WORK REQUIRED: Beneath this line are the data; copy exactly the part of them that opens with the line containing "index pip: (1076, 678)" and closes with the line containing "pinky tip: (1076, 740)", and only that part.

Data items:
━━━━━━━━━━━━━━━━━━━━━━━━━━━━━━
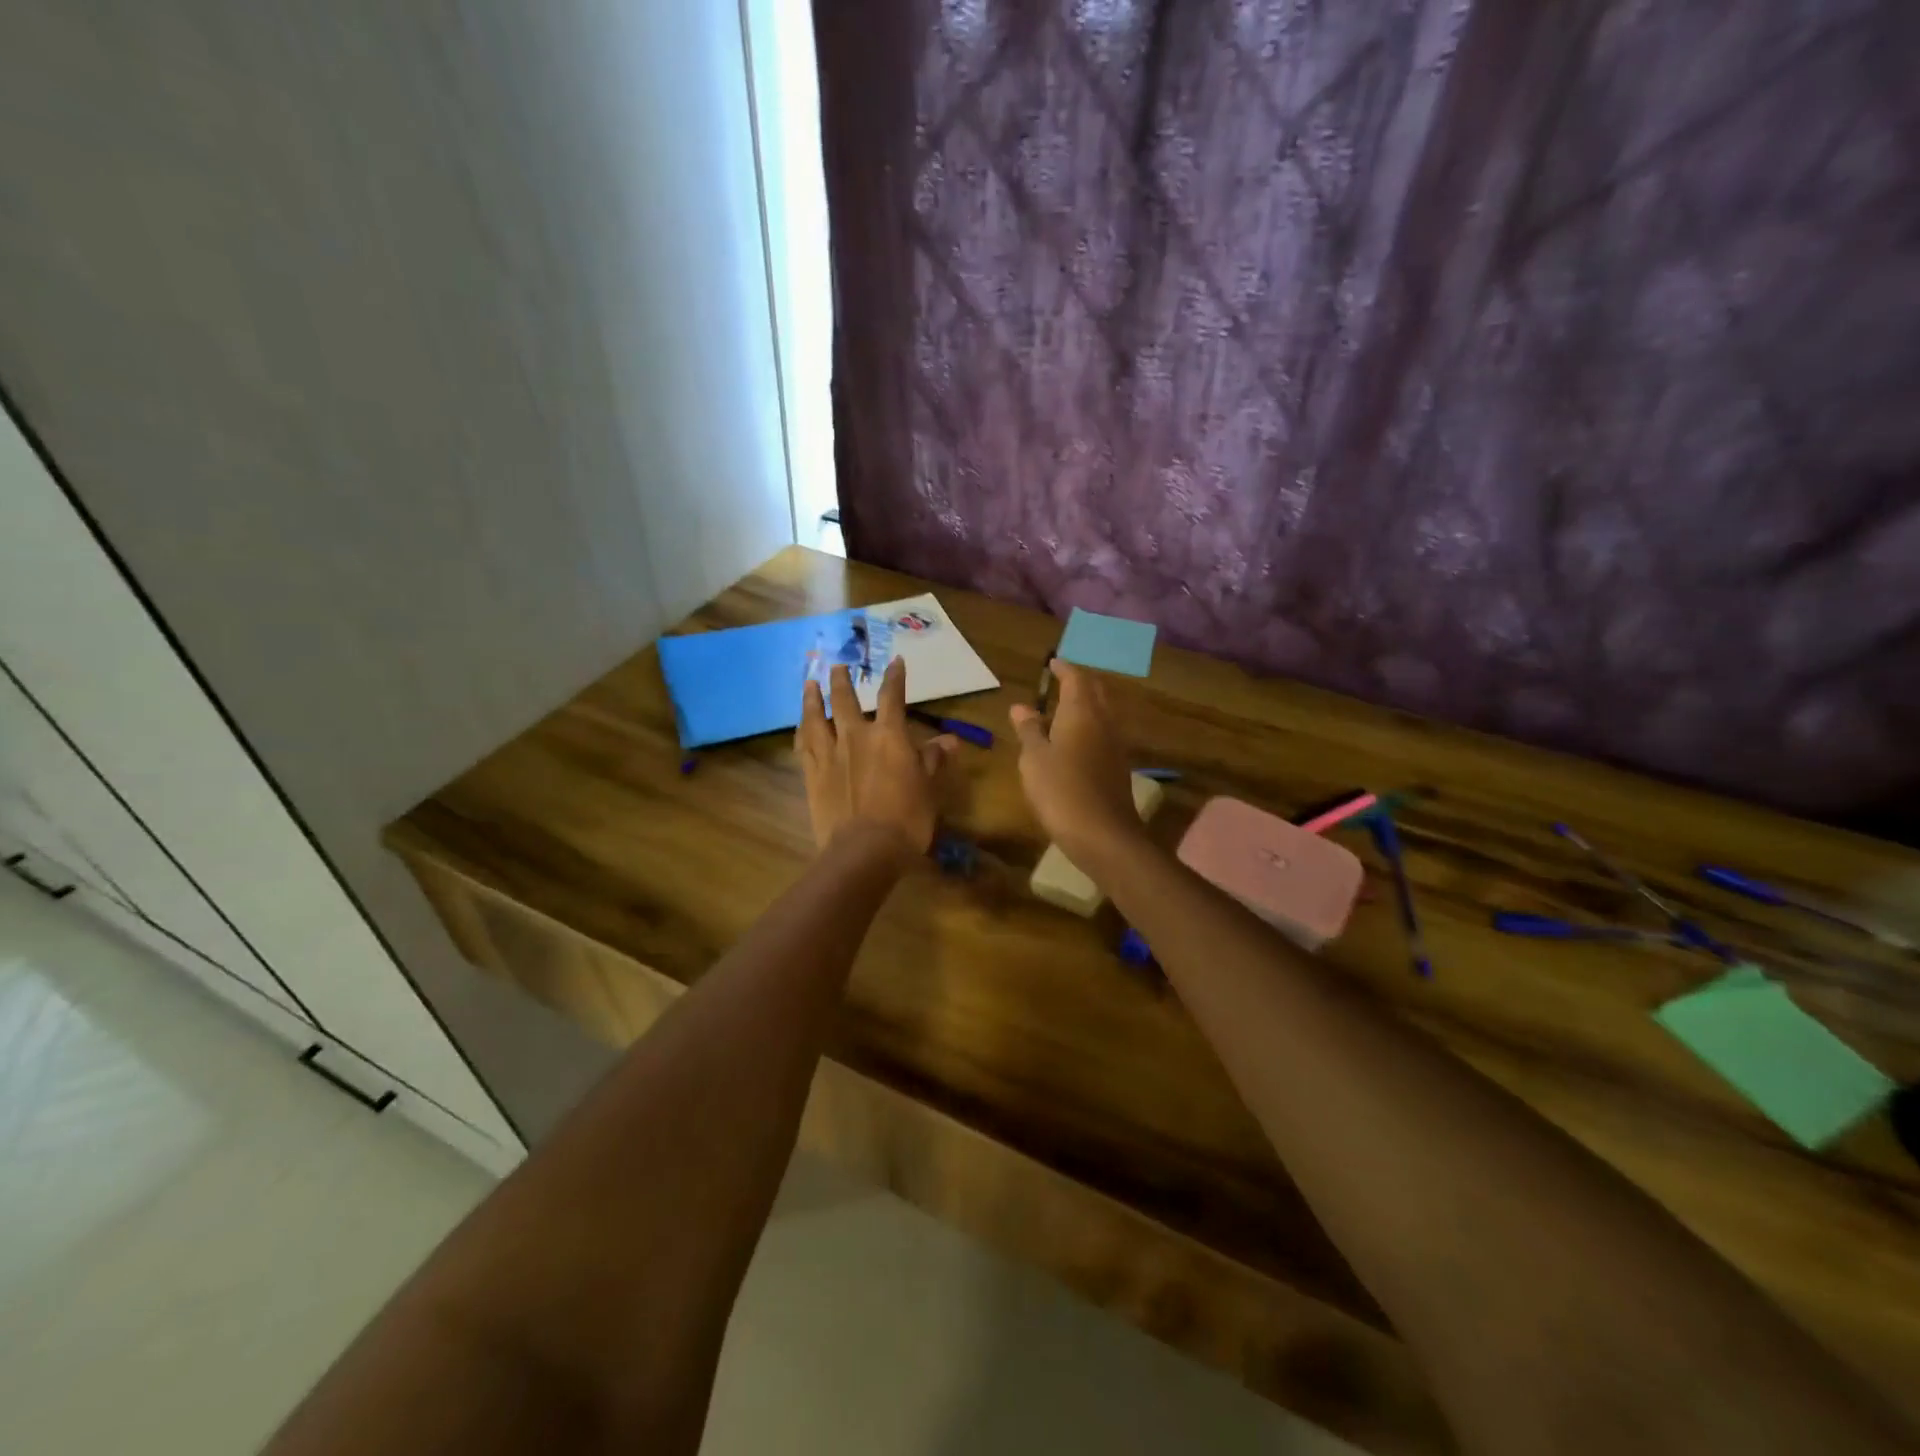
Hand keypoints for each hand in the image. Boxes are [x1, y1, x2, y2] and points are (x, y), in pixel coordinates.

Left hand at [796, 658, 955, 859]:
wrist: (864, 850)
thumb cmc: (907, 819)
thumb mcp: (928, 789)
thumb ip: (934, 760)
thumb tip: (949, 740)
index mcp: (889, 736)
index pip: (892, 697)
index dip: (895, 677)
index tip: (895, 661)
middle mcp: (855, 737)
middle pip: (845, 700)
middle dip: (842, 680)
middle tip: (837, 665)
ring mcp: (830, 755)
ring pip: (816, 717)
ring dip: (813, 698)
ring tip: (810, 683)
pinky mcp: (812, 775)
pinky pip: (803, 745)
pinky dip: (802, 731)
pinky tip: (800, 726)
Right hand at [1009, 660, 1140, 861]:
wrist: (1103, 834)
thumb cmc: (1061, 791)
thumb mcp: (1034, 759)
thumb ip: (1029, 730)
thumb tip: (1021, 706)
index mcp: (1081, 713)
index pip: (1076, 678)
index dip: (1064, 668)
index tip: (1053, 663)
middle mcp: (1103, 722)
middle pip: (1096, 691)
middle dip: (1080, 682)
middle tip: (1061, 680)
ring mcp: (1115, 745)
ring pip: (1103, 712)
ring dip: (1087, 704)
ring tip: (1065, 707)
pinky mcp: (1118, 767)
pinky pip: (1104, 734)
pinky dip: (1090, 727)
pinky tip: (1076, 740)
━━━━━━━━━━━━━━━━━━━━━━━━━━━━━━
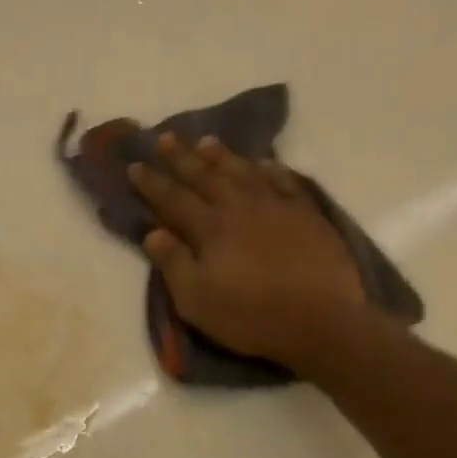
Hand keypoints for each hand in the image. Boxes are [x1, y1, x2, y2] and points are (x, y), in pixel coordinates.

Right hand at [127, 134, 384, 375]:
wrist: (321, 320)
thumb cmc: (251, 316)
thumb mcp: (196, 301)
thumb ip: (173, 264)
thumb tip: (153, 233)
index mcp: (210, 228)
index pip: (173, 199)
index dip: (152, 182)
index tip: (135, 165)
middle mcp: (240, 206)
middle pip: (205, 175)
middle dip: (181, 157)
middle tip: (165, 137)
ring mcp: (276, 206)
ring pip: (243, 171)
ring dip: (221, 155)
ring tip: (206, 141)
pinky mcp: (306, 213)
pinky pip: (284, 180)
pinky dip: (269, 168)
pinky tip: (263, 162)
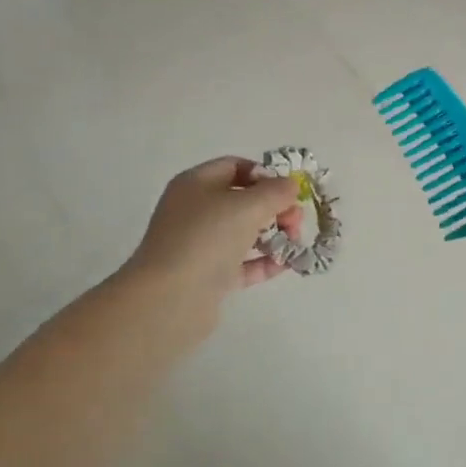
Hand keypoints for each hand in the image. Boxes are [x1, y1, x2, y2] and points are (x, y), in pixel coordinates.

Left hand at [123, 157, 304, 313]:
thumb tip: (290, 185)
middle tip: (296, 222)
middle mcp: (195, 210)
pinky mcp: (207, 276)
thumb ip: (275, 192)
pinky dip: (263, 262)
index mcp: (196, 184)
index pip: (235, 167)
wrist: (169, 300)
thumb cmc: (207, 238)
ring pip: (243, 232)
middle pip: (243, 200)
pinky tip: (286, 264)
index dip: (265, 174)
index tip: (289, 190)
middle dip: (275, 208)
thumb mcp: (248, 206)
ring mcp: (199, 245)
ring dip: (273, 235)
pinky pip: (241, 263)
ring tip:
━━━━━━━━━━━━━━━━━━━━━━━━━━━━━━
TASK OUTPUT:
index pip: (1076, 678)
index dip: (1064, 668)
index tip: (1053, 663)
middle mcp: (1103, 722)
middle pip: (1096, 691)
middle dip: (1080, 682)
middle tip: (1061, 680)
ring mcp: (1115, 745)
ring pip: (1103, 712)
ring dip: (1087, 704)
ring tip: (1065, 707)
pinky mcp: (1118, 767)
pinky pip: (1104, 734)
pinky dip: (1090, 727)
pinky tip: (1076, 740)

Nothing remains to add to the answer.